4. Shifting income tax deadlines
With the onset of the COVID-19 lockdowns in March and April coinciding with many tax filing deadlines, states nationwide scrambled to pass legislation providing taxpayer relief through deadline extensions. The IRS moved its April 15 deadline to July 15, with most states following by granting similar extensions. In New Jersey, accounting for the financial impact of the tax revenue delays, the state became the first to extend its fiscal year beyond 12 months.
5. IRS approves workaround to TCJA’s SALT deduction cap
The Tax Cuts and Jobs Act limited itemized deductions for state and local taxes to $10,000 for individuals and most married couples in 2018, and many states have tried to respond to this limitation since. In response, seven states have enacted pass-through entity tax regimes, which shifts the imposition of tax from an owner to the entity, with New Jersey and Maryland doing so this year. Six of the states allow this regime to be elective, while Connecticut mandates the tax. In November, the IRS formally accepted the ability to use state pass-through entity tax regimes to work around the $10,000 limit, likely encouraging more states to act similarly in 2021.
6. State ballot initiatives
The Nov. 3 general election saw major ballot initiatives in California and Illinois. In California, voters considered several ballot initiatives:
- Voters rejected Proposition 15, proposing a “split roll” property tax system assessing commercial and industrial properties at fair market value, while leaving residential property assessed at purchase price.
- Voters approved Proposition 19, allowing homeowners 55 and older, or disabled, to transfer their property tax basis between counties.
- Voters approved Proposition 22, allowing app-based rideshare and delivery drivers to be classified as independent contractors.
Voters in Illinois rejected the Illinois Fair Tax, which would have allowed the state to enact a graduated income tax, currently forbidden under the Illinois Constitution.
7. California NOL/credit suspensions
In June, California enacted legislation temporarily suspending the use of net operating losses for most taxpayers, and limiting the use of most business credits to $5 million for tax years beginning in 2020, 2021 and 2022. The law suspends use of NOL deductions, but provides a small business exemption for corporations that have less than $1 million of income subject to tax in a year. The legislation is projected to raise $9.2 billion in three years to help close a budget shortfall.

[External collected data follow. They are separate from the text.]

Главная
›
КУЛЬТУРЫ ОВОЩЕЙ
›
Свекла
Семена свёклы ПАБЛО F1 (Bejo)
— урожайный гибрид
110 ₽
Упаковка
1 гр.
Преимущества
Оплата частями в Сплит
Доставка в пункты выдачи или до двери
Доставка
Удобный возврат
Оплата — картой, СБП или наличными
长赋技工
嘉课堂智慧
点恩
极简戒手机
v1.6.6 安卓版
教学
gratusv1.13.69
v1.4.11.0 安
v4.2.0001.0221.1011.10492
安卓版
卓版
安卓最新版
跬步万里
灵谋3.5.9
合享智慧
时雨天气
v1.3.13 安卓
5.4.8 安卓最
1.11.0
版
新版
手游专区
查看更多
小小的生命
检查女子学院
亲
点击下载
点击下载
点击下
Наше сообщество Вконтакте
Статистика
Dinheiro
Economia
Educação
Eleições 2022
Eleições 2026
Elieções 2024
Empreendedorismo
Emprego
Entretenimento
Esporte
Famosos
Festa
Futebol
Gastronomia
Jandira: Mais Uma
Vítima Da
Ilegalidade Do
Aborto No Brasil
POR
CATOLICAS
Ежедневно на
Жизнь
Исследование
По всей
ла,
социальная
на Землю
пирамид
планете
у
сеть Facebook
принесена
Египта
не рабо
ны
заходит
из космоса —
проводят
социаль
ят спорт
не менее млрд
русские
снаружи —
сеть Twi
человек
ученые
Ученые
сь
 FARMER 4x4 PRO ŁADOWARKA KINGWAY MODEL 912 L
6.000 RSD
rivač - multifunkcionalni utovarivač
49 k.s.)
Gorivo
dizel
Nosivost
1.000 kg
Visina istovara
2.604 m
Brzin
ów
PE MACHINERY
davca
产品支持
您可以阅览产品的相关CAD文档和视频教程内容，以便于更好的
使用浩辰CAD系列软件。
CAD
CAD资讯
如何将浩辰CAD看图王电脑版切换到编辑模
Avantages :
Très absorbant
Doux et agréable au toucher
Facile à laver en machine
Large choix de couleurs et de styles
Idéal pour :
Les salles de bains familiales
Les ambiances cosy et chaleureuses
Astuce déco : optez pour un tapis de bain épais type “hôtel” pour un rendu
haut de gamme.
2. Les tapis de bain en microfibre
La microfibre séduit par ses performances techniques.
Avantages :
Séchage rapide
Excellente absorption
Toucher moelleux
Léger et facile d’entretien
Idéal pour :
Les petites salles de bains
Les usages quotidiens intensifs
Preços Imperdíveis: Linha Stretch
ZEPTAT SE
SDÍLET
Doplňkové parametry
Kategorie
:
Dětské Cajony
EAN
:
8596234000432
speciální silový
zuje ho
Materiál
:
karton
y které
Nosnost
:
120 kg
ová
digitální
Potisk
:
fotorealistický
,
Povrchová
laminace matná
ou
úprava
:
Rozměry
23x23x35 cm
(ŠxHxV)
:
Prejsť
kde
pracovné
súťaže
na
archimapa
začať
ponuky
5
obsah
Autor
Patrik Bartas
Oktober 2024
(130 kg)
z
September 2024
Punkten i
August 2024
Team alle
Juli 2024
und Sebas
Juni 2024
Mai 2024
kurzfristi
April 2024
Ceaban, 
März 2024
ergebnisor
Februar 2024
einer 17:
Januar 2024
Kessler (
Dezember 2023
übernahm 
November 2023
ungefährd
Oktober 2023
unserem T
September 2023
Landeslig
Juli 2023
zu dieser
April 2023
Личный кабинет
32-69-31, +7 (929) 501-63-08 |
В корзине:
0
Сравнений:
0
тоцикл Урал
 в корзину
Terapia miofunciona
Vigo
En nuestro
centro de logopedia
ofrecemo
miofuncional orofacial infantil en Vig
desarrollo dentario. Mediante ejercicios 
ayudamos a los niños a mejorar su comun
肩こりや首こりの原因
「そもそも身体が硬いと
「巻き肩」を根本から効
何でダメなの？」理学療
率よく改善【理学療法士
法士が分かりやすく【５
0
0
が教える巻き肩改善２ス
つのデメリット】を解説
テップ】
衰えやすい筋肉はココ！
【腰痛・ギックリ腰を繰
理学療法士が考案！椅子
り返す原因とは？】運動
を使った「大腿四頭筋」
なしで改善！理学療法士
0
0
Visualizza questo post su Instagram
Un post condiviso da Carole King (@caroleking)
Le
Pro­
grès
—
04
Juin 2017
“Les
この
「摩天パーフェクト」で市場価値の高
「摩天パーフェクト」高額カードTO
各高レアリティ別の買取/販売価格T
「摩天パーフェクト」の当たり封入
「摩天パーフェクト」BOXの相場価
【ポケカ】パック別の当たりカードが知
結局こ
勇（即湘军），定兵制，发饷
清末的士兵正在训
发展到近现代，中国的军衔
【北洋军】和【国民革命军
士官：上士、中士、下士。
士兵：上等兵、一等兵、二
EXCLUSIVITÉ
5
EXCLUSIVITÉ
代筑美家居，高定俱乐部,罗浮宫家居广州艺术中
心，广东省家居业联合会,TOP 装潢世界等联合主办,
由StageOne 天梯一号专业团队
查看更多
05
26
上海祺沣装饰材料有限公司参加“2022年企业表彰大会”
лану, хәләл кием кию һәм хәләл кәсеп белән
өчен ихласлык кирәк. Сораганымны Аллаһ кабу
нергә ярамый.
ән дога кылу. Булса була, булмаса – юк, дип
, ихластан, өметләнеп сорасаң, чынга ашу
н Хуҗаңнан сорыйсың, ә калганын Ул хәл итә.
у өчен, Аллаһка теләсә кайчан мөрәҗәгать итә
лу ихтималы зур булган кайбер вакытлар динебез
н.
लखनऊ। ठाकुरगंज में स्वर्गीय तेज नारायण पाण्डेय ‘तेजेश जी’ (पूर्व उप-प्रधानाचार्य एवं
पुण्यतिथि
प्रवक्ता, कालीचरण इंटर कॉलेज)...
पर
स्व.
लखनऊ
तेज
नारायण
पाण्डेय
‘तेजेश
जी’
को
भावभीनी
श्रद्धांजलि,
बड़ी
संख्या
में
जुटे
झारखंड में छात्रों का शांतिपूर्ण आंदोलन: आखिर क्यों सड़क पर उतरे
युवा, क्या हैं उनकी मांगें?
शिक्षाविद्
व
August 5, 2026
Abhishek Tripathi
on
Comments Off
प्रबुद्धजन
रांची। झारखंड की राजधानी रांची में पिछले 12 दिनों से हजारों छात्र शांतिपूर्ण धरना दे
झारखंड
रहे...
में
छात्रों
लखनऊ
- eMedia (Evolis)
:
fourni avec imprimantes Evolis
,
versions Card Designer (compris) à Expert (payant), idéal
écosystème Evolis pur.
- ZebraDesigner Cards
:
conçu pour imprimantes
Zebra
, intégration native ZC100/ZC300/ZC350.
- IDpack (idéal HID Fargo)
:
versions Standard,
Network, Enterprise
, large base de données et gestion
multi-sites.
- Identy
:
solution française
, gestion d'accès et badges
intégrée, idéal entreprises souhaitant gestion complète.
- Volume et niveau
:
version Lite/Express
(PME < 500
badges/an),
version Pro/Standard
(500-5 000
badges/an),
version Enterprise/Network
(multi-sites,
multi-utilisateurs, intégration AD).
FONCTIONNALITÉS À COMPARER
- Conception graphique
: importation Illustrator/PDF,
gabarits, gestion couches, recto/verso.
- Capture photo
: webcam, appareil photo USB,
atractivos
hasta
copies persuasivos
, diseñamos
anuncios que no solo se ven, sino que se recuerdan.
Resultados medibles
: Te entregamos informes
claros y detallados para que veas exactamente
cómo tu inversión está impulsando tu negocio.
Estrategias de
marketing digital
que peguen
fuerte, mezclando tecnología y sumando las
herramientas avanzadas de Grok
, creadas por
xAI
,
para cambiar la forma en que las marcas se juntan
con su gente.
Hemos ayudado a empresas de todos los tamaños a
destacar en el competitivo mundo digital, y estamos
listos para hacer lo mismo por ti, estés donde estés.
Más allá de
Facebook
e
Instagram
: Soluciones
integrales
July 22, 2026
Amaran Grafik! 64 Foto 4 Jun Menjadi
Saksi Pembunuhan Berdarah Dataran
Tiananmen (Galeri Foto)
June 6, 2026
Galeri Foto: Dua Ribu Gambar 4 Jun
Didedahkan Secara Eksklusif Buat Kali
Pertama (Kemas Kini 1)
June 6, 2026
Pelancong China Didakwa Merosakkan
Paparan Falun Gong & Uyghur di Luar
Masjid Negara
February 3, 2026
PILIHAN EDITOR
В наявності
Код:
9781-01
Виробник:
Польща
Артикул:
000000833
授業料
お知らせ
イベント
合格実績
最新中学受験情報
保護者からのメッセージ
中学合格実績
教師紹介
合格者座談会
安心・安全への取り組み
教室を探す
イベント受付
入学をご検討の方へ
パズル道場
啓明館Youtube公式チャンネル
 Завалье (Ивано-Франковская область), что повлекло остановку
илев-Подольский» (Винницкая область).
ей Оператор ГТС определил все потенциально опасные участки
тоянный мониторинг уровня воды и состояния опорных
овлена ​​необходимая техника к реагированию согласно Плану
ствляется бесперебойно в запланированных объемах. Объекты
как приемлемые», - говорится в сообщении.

8. Wal-Mart and clarification of marketplace facilitator provisions
Since the South Dakota v. Wayfair, Inc. decision two years ago, nearly all states have imposed an online marketplace sales tax. Some states have attempted to impose sales tax obligations for periods prior to the enactment of these laws, resulting in legal challenges. In a challenge to this policy, he Louisiana Supreme Court ruled in Normand v. Wal-Mart.com USA, LLC that an online marketplace was not a “dealer” required to collect and remit sales tax on third-party sales. The ruling may be a deterrent to other states adopting similar legislation pursuing tax collection for periods preceding Wayfair.
9. Addressing Wayfair and indirect tax issues
State and local tax laws enacted in the wake of the Wayfair decision, allowing collection of sales taxes from remote sellers and marketplace facilitators, helped those jurisdictions offset some of the effects of COVID-19. Online sales jumped in March and April, accelerating a shift to e-commerce shopping and spending. Comparing Texas and Florida, which do not levy personal income taxes, Texas’ embrace of remote seller provisions saw its overall revenues drop by only 6.5% in June, compared to last year. Florida, which has not enacted remote seller laws, saw its sales tax revenue decrease 19% in the same time frame.